Un paso fundamental para facilitar la importación de autos nuevos

Un nuevo esquema regulatorio elimina una de las principales trabas para importar vehículos nuevos como particular. El Certificado de Seguridad Vehicular reemplaza exigencias pensadas para grandes terminales y abre el debate sobre el impacto impositivo en los precios.

El Gobierno dio un paso clave en el proceso de desregulación del mercado automotor al facilitar la importación de autos nuevos en baja escala. A través del Decreto 196/25 y su implementación operativa mediante la Disposición 10/26 de la Agencia Nacional de Seguridad Vial (ANSV), se habilitó un mecanismo alternativo para que vehículos 0 km puedan circular sin necesidad de contar con la tradicional Licencia de Configuración de Modelo (LCM) y la Licencia de Configuración Ambiental (LCA).

Según explicó el ministro Federico Sturzenegger, durante años el acceso a modelos que se ofrecen en otros países estuvo limitado en la Argentina por dos grandes barreras: una regulatoria y otra impositiva. En el plano normativo, las exigencias de LCM y LCA implicaban trámites complejos, ensayos técnicos costosos y procesos diseñados exclusivamente para terminales automotrices o grandes importadores, lo que hacía prácticamente inviable que un particular pudiera importar una sola unidad.

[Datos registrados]

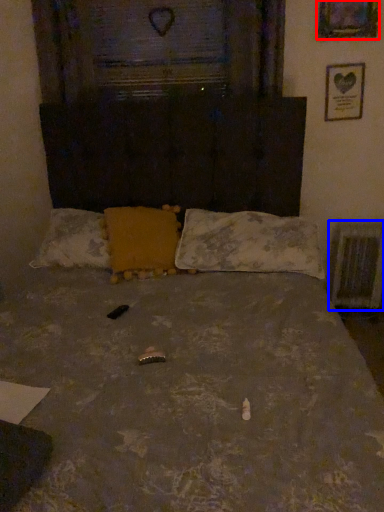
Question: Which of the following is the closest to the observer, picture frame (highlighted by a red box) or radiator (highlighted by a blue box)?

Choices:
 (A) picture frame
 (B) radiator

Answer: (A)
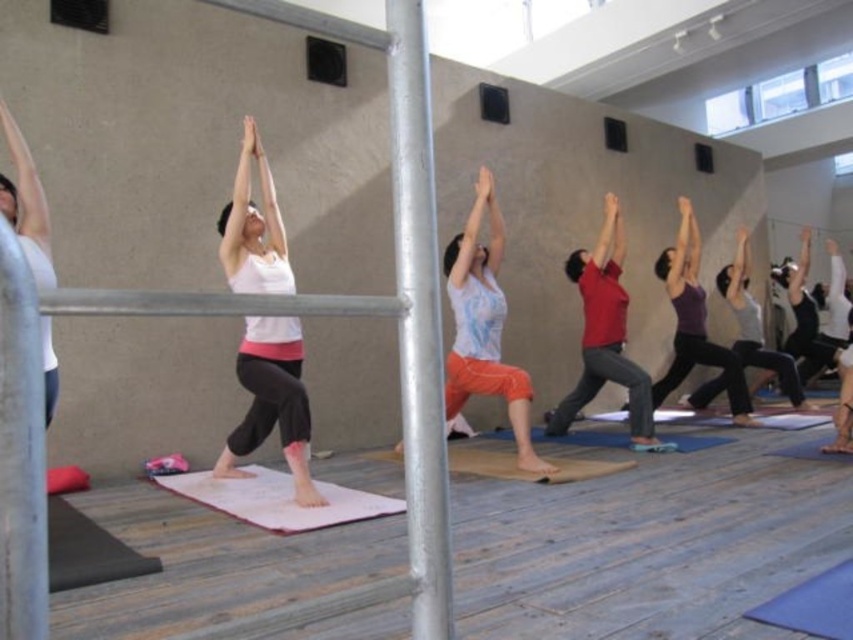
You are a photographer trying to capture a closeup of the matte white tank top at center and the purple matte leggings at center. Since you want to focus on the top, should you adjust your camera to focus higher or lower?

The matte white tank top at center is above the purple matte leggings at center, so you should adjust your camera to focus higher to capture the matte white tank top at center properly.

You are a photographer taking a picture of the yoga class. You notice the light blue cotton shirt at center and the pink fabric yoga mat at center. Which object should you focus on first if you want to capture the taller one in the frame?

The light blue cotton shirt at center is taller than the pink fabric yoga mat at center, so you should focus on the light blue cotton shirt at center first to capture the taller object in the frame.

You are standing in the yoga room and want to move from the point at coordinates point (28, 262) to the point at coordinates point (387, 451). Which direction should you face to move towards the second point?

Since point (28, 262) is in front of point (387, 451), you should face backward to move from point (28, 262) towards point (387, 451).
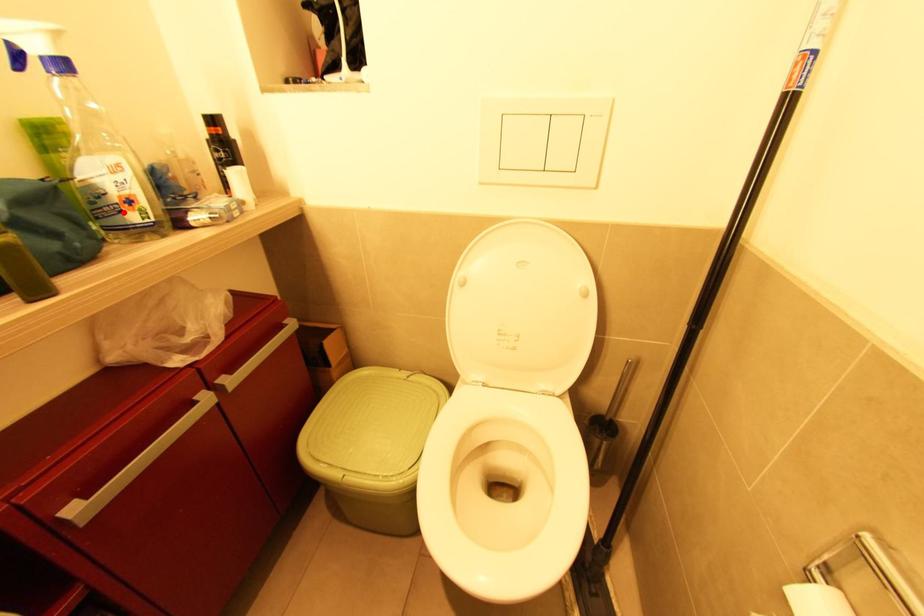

▶ _Actividad_
Traduce al inglés esta oración del texto sobre la importación de autos nuevos: "Un nuevo esquema regulatorio elimina una de las principales trabas para importar vehículos nuevos como particular."

▶ _Resultado del ejercicio_
A new regulatory framework removes one of the main obstacles to importing new vehicles as a private individual.